This story was written by CBS News chief foreign correspondent Lara Logan.



The judge in the Saddam Hussein trial closed the case to the media today after the courtroom descended into chaos.

Saddam and Judge Raou Abdel Rahman shouted at each other for several minutes before the judge made the decision to close the trial to the public.

The trouble began when Saddam delivered what was essentially a rallying cry for the insurgency, urging those responsible for bombing the mosques to join forces in a jihad against the occupying forces and the United States.

"I call on the people to start resisting the invaders instead of killing each other," Saddam said.

The judge rebuked him: "Don't make a political speech. Now you are a defendant."

Saddam replied: "If it was not for politics, I would not be here and neither would you."

The deposed dictator, dressed in a black suit and white-collared shirt, waved his finger and shook his arm forcefully as he argued with the judge.

The judge responded in kind, snapping at the lawyers and letting everyone know who was in charge. Before he ordered the media blackout, the judge repeatedly cut the audio feed to the press, forcing journalists to struggle to follow what was being said.

The whole scene played out over about 35 minutes before the judge took the drastic step of ordering a blackout.

▶ _Required work_:
**1)** According to the report on the Saddam Hussein trial, how long did the courtroom scene last before the judge ordered the blackout?
**2)** Copy the passage in the report on the Saddam Hussein trial from "The judge rebuked" to "ordering a blackout.".
The listing after this point plays no part in this exercise.

▶ _Data for review_:

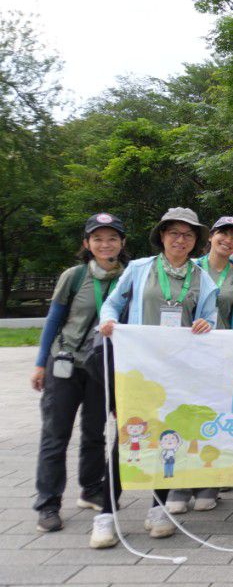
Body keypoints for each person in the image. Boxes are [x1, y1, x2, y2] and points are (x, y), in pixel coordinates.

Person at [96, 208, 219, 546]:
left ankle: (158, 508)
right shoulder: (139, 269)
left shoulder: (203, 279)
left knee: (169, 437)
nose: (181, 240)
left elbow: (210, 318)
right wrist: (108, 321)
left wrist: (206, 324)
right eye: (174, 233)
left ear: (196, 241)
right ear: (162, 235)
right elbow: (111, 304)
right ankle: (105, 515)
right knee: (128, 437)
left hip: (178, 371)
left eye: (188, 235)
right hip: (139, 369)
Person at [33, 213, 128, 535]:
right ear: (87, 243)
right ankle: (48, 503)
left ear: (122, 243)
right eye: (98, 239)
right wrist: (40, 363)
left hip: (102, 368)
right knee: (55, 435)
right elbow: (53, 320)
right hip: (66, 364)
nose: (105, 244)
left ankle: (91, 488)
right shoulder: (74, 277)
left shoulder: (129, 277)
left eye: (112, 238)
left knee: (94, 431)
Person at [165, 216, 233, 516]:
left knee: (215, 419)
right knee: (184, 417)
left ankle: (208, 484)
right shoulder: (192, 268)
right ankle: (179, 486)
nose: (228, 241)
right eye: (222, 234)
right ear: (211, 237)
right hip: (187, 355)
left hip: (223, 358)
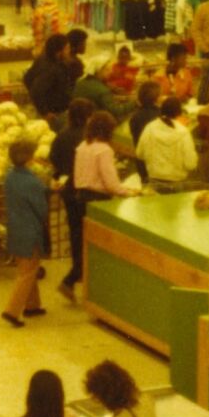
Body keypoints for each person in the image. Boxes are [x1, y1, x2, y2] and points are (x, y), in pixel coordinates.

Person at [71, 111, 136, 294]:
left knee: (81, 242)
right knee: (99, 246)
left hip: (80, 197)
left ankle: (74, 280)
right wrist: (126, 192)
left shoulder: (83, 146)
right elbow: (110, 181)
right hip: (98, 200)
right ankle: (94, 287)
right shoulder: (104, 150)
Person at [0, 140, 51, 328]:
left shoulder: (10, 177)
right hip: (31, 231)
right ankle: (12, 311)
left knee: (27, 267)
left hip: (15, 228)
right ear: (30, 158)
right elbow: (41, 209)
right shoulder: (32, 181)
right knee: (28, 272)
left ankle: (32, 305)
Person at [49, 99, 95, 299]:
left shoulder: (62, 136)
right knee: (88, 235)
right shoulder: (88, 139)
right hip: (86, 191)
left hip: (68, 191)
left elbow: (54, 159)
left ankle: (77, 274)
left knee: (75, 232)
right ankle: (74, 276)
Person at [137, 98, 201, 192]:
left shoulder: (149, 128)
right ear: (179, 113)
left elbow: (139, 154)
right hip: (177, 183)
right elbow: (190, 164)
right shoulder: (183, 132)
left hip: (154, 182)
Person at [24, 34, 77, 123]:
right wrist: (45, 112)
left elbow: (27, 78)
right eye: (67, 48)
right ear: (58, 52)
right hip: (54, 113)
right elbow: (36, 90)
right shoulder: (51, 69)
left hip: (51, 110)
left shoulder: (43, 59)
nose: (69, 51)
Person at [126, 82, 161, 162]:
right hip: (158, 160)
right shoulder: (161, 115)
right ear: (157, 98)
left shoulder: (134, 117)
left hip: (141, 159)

* * *

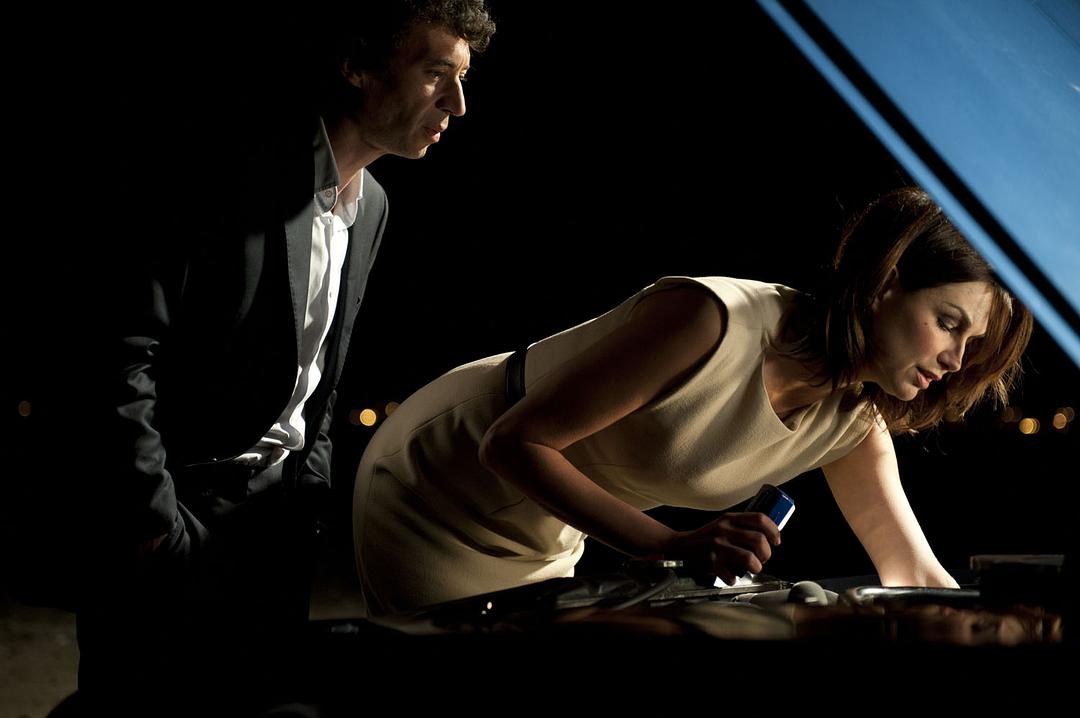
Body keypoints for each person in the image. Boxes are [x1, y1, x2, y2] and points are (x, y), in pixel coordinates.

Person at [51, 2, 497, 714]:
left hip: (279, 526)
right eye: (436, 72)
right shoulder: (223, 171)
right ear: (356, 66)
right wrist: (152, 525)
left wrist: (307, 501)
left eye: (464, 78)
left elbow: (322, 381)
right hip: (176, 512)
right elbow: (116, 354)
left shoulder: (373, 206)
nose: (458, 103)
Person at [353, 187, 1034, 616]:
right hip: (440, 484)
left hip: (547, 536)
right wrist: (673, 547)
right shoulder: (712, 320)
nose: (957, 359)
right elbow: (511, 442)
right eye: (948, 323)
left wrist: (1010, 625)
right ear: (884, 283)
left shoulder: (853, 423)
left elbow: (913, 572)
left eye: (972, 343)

▶ _Task solutions_:
**1)** About 35 minutes.

**2)**
The judge rebuked him: "Don't make a political speech. Now you are a defendant."

Saddam replied: "If it was not for politics, I would not be here and neither would you."

The deposed dictator, dressed in a black suit and white-collared shirt, waved his finger and shook his arm forcefully as he argued with the judge.

The judge responded in kind, snapping at the lawyers and letting everyone know who was in charge. Before he ordered the media blackout, the judge repeatedly cut the audio feed to the press, forcing journalists to struggle to follow what was being said.

The whole scene played out over about 35 minutes before the judge took the drastic step of ordering a blackout.